Penso che a tutti sia capitato di ascoltare un musicista, rimanere incantanti dalla sua bravura e pensare “ma come fa?”. La risposta più scontata, ma anche quella più vera è solo una: ha studiato tantissimo, più di quanto possiamo immaginare.
Ogni esecutore ha la sua storia e il suo percorso formativo, tutti abbiamo ritmi di apprendimento diverso, ma nel mondo delle arti, lo studio e la pratica sono attività continue, all’incessante ricerca di un’irraggiungibile perfezione. Ma cosa vuol dire studiare per un musicista?
Tutto inizia con il riscaldamento fisico e musicale: l’artista è simile a un atleta e non può prescindere dall’attivazione del sistema muscolare. Che tu sia uno strumentista o un cantante, prima di una sessione di studio è necessario scaldare il corpo: si risvegliano le giunture, si attiva la respirazione e si distendono tutti i muscoli, con particolare attenzione a quelli più impegnati nella pratica musicale. Solo dopo aver ascoltato il proprio corpo e aver assecondato le sue esigenze si può iniziare a suonare.

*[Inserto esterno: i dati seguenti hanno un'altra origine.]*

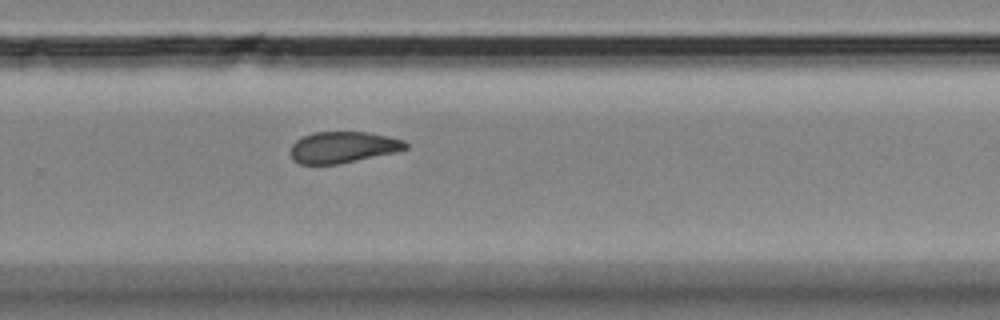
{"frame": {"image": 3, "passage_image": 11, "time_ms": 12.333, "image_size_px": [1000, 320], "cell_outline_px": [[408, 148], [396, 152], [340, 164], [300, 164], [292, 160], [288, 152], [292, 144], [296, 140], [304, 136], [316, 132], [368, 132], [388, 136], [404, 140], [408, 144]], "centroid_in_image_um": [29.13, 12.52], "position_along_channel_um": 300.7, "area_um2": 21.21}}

Innanzitutto studiare vuol dire impegnarsi per avere una buona tecnica. La solidità tecnica è probabilmente la base di ogni bravo artista, che impiega ore e ore a correggere nel dettaglio ogni movimento, ogni passaggio e ogni imprecisione. Come se non bastassero la costanza e la fatica per sviluppare una pratica così attenta e minuziosa, un’esecuzione eccellente è frutto anche di tanti altri fattori.
Dopo aver posto l’attenzione ad eliminare difetti e imperfezioni, lo studio si volge verso la musicalità: è in questo momento che entrano in atto fraseggio, prassi storiche e idee musicali.
L’esecutore non si accontenta più di avere “tutte le note al loro posto” e la pratica si fa decisamente più interessante. Si abbandona parzialmente la meccanicità dello studio tecnico, la ripetitività dei pomeriggi passati su poche note, cercando di valorizzare invece la bellezza del brano che si sta studiando. Anche in questo caso, non c’è nulla di facile. Suonare un brano vuol dire prima di tutto farlo rivivere, ripercorrere il percorso compositivo dell’autore, entrare nella sua mentalità e nel suo periodo storico. Si studia a questo punto quale tipo di musicalità il compositore cercasse, quali erano le prassi esecutive dell’epoca, quali abbellimenti e quali cadenze fossero in auge nel periodo di produzione del brano. Ancora, si cercano le sensazioni e le emozioni nascoste tra le note, tentando di valorizzarle e di restituirle nel modo più accurato possibile al pubblico.